_Exercise description_.
The span to be transcribed begins with the line that contains "A neuron as" and ends with the last line of the listing; copy it exactly and include nothing else.

_Data provided_.
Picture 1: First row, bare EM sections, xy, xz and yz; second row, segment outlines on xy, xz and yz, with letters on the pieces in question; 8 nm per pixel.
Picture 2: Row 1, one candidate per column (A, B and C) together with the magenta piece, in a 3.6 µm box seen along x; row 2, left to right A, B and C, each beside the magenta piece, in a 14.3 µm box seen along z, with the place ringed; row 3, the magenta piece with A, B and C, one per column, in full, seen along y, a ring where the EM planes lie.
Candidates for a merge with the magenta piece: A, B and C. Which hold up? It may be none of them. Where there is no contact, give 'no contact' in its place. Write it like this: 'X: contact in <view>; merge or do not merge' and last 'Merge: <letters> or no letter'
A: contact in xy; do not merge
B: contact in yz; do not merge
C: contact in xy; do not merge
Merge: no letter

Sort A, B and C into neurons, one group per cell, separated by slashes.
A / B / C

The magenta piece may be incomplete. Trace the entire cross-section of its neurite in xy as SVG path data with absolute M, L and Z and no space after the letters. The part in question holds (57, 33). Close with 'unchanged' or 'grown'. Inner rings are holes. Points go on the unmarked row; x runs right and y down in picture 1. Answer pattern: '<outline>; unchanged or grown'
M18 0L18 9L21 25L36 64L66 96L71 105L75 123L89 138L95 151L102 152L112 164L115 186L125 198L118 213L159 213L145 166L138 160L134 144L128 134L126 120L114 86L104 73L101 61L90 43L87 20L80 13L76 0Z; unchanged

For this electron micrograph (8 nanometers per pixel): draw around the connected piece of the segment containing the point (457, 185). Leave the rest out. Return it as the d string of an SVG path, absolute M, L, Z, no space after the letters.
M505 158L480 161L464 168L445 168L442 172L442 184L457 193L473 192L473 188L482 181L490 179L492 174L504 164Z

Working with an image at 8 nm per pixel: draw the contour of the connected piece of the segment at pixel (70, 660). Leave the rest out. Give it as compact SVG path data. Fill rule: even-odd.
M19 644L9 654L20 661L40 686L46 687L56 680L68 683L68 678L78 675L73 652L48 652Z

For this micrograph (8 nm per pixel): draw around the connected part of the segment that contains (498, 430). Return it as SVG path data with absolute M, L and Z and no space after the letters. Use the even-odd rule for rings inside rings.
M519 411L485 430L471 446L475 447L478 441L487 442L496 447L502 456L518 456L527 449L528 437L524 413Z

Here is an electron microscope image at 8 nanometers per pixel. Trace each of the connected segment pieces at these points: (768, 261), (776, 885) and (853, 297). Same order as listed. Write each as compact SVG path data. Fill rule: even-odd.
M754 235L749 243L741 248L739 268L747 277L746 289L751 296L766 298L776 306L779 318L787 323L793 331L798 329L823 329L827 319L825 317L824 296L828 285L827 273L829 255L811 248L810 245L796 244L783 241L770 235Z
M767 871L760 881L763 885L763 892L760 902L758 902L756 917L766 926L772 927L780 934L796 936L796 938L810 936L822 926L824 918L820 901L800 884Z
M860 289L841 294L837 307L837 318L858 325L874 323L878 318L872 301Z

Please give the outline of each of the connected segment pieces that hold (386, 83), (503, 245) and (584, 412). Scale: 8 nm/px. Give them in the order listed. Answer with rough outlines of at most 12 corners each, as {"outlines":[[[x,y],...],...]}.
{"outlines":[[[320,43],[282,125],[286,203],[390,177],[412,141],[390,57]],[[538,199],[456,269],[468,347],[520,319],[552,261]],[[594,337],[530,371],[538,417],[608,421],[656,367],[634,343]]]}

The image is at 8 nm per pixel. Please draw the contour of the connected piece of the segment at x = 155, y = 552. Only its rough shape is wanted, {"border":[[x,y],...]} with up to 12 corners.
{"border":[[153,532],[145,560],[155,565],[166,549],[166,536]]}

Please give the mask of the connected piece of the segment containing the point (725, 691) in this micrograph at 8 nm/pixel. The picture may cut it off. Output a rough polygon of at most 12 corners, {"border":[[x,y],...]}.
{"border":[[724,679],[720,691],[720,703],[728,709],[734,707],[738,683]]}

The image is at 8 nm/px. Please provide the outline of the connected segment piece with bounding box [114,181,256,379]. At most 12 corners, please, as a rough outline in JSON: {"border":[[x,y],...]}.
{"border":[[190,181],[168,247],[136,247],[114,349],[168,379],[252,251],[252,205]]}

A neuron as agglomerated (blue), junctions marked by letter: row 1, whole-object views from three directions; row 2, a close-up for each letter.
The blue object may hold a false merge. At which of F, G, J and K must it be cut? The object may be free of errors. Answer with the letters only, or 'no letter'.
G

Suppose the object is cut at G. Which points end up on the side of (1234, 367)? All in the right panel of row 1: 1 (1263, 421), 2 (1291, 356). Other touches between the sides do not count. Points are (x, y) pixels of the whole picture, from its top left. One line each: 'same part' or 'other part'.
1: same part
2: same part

_Exercise output_.
A neuron as agglomerated (blue), junctions marked by letter: row 1, whole-object views from three directions; row 2, a close-up for each letter.
The blue object may hold a false merge. At which of F, G, J and K must it be cut? The object may be free of errors. Answer with the letters only, or 'no letter'.
G

Suppose the object is cut at G. Which points end up on the side of (1234, 367)? All in the right panel of row 1: 1 (1263, 421), 2 (1291, 356). Other touches between the sides do not count. Points are (x, y) pixels of the whole picture, from its top left. One line each: 'same part' or 'other part'.
1: same part
2: same part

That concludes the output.